James looked away, staring out the window, the street where people passed carrying coffee cups and shopping bags. “I didn’t do this to hurt you.”

“That’s the part you keep missing.” I lowered my voice further, each word placed as carefully as I could manage through my anger. “You didn’t do it to hurt me; you did it to protect yourself. And you were willing to take whatever collateral damage came with that.”

His gaze snapped back to mine. “That’s not fair.”

“I’m not here to be fair.” I held his stare. “I’m here to be clear. What you’re doing doesn’t stop at the courthouse. It follows him into every locker room conversation. Every contract discussion. Every headline that uses his name without context.”

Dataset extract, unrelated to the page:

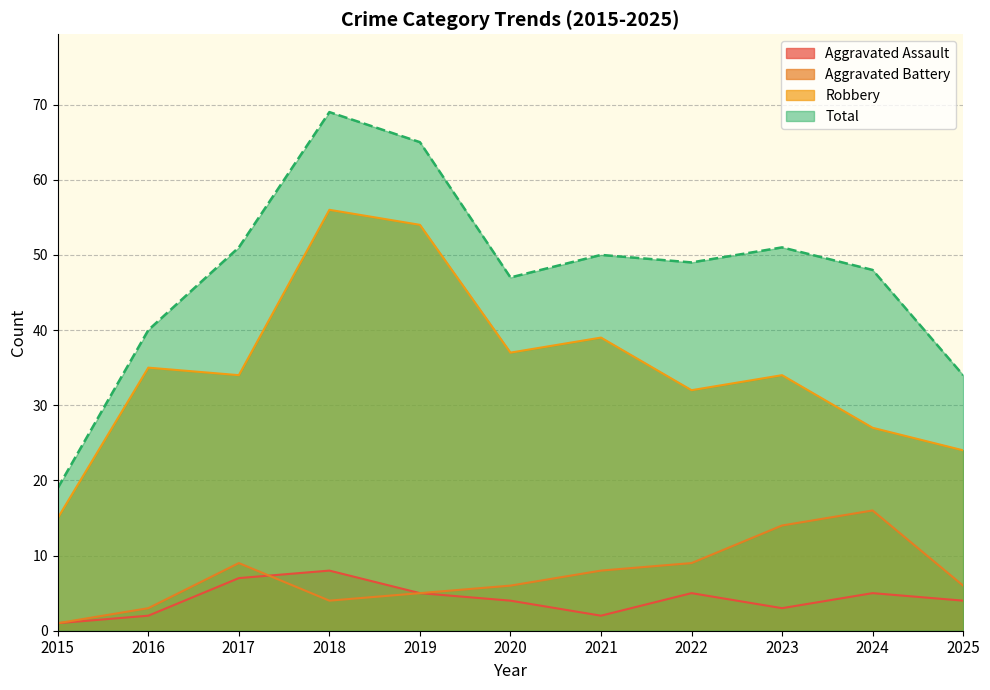

How many lines are shown in the chart?

4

The server stopped at the table to check on us. I shook my head with a sigh, and James ordered another water. When she left, the space between us felt tighter, more deliberate.

“You could help end this,” I said. “You could give up this agenda and just let him be.”

James laughed under his breath, the sound edged with bitterness. “You think it’s that simple now? Landon Cross isn’t the only name at stake here. My residency is part of it too. My name.”

“I think you’re pretending it isn’t simple.” I sat back, folding my hands in my lap to keep them steady. “And I think you like the leverage.”

His eyes dropped to the table. When he looked up again, his expression was careful. “You came here angry. I get that.”

“If you think angry is all I am, then you get nothing,” I said quietly.

“There is a way out of this.” His posture changed into something that felt rehearsed, and I found myself listening harder. “For both of us.”

I didn’t answer. I watched his fingers circle the rim of his glass. Water sloshed, then settled.

“I’ll drop the charges,” he continued. “I can talk to my lawyer today. Make it clean. No dragging it out.”

My pulse ticked once, hard enough that I felt it in my throat. I kept my expression still. “And?”

His mouth curved, cautious, as if testing ground that might give way. “You take me back.”

The café noise faded to a dull ringing in my ears. Plates moved past our table, a chair scraped somewhere behind me, but none of it connected.

“That’s not funny,” I said.

James shook his head. “Wasn’t trying to be.”